To verify model applicability with various imaging conditions, HOG-SVM, EfficientDet and Faster R-CNN were applied to the rest of the images and three additional datasets acquired on different dates for model testing. The test results of HOG-SVM, EfficientDet and Faster R-CNN to detect rice seedlings showed that Faster R-CNN has the best detection performance, with mAP of 0.888, 0.981 and 0.986 and mIoU of 0.637, 0.686 and 0.871 on the first three test datasets. Further, EfficientDet had promising results, with mAP of 0.837, 0.965 and 0.903 and mIoU of 0.575, 0.631 and 0.537 on the first three test datasets, and it had the fastest computation speed at nearly 30 fps. Moreover, the two CNN-based models had acceptable detection results, with 0.744 mAP and 0.357 mIoU (EfficientDet) and 0.739 mAP and 0.382 mIoU (Faster RCNN) on the fourth dataset, even though huge variances exist between test datasets and training datasets. EfficientDet especially showed the highest robustness to minimize the impact of image variance. Overall, rice seedlings can be well-detected using both CNN-based models with real-time computation performance. In contrast, HOG-SVM gave a merely adequate result with long computation time.
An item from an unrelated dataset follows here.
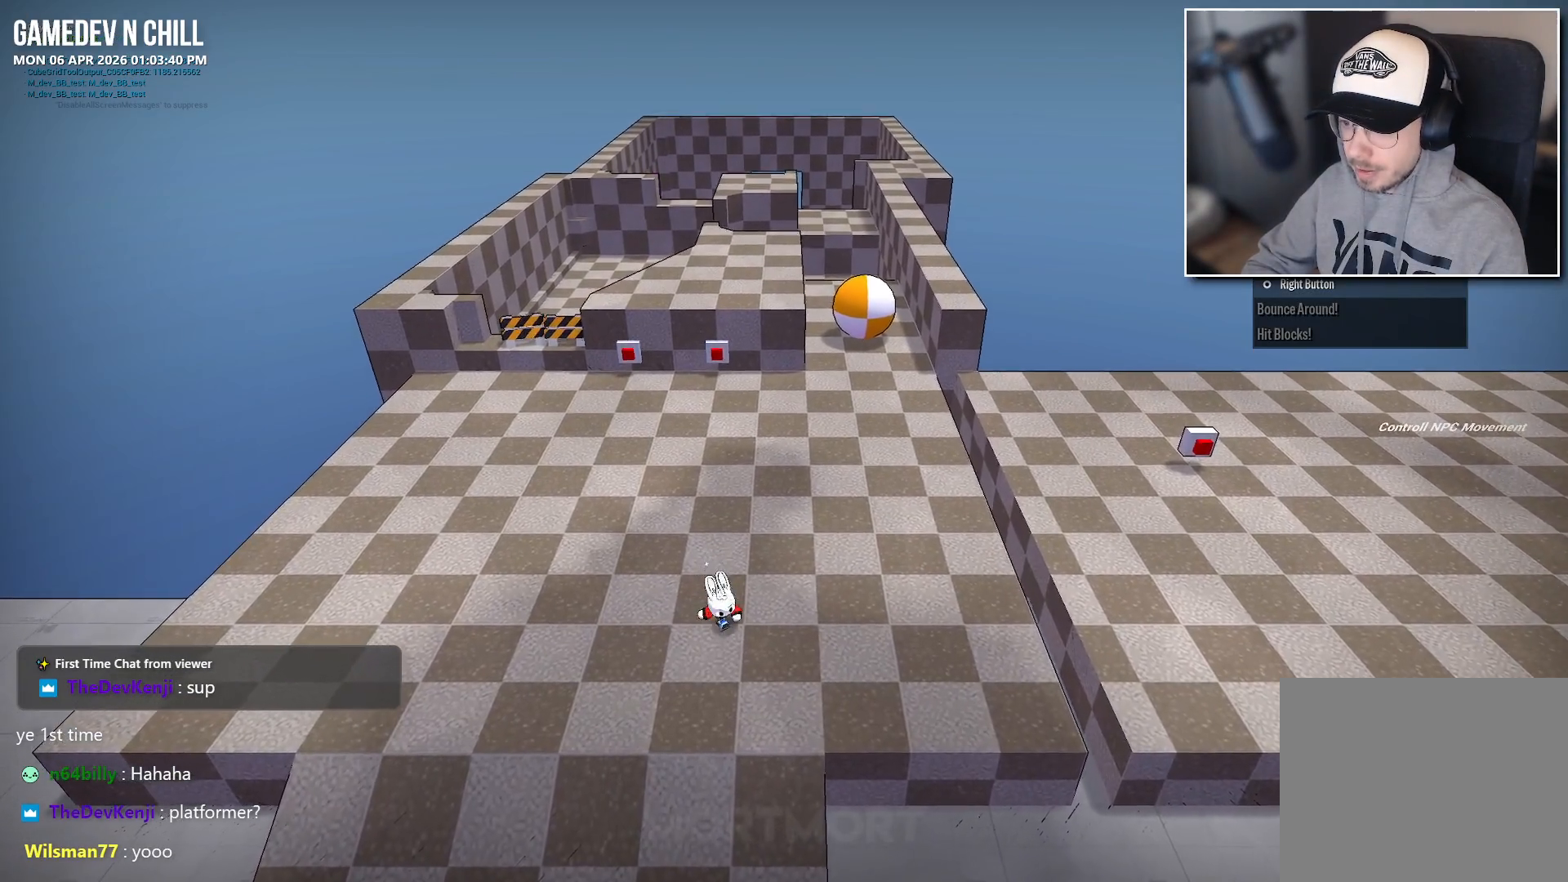
{"buttons": [], "left_stick": "up", "right_stick": "center", "events": [[17, "left_stick", "right"], [33, "right_stick", "left"], [133, "left_stick", "up"], [183, "right_stick", "up"], [483, "right_stick", "center"]]}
Further study will focus on detecting rice seedlings with more variety in imaging conditions, such as illumination, tone, color temperature, blur and noise. The models can be retrained using these additional images to adapt to more image changes. Further, optimizing model parameters to reduce computational time and increase prediction accuracy is needed to enable models to be deployed in environments with tight resources.